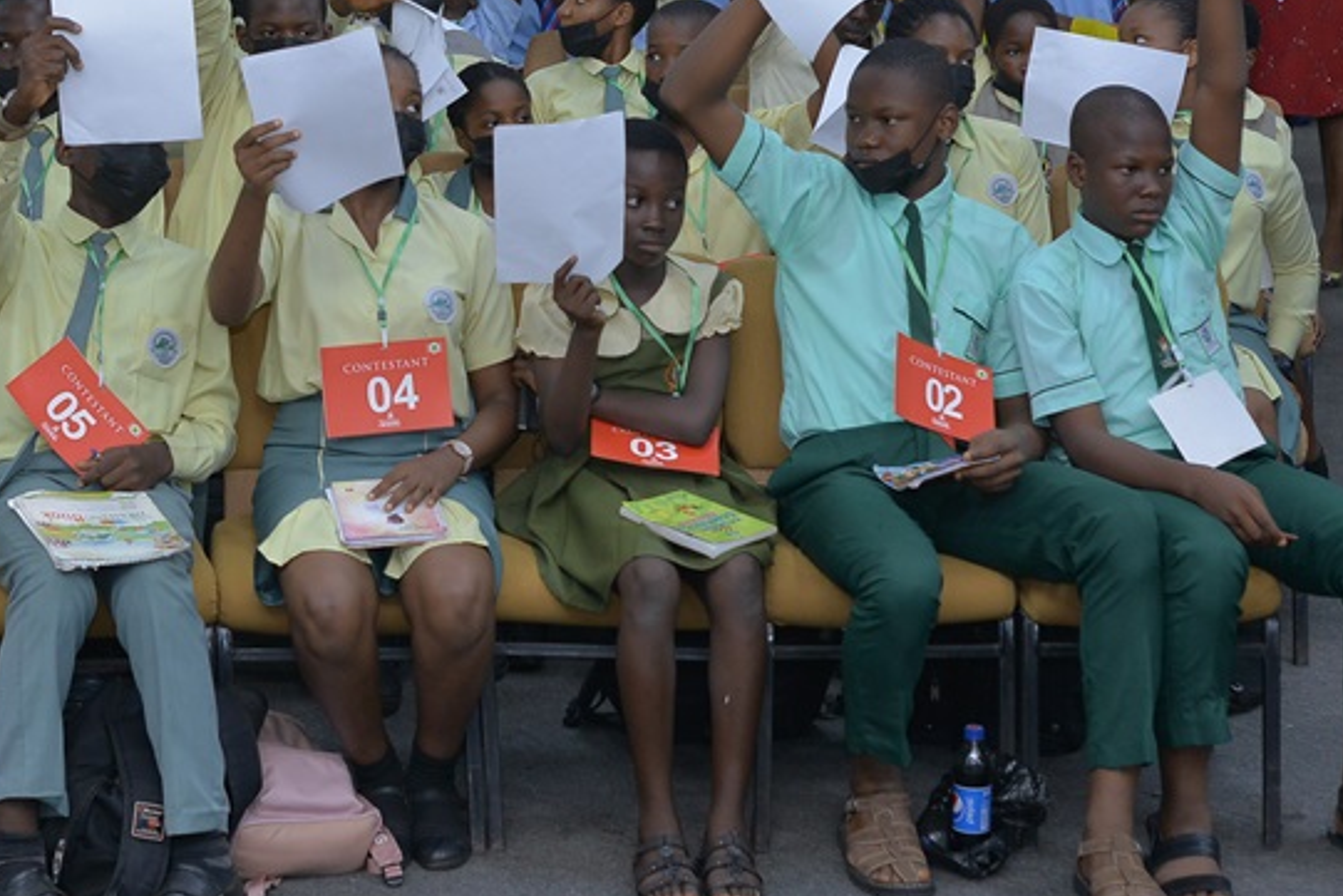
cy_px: 129
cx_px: 422
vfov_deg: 13.3
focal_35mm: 102
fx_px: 3806
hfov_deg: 19.9
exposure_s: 1/160
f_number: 4
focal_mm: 50
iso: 1000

> _Instructions to follow_:
Drop the images; restate the listing exactly.

> _Your solution_:
cy_px: 129
cx_px: 422
vfov_deg: 13.3
focal_35mm: 102
fx_px: 3806
hfov_deg: 19.9
exposure_s: 1/160
f_number: 4
focal_mm: 50
iso: 1000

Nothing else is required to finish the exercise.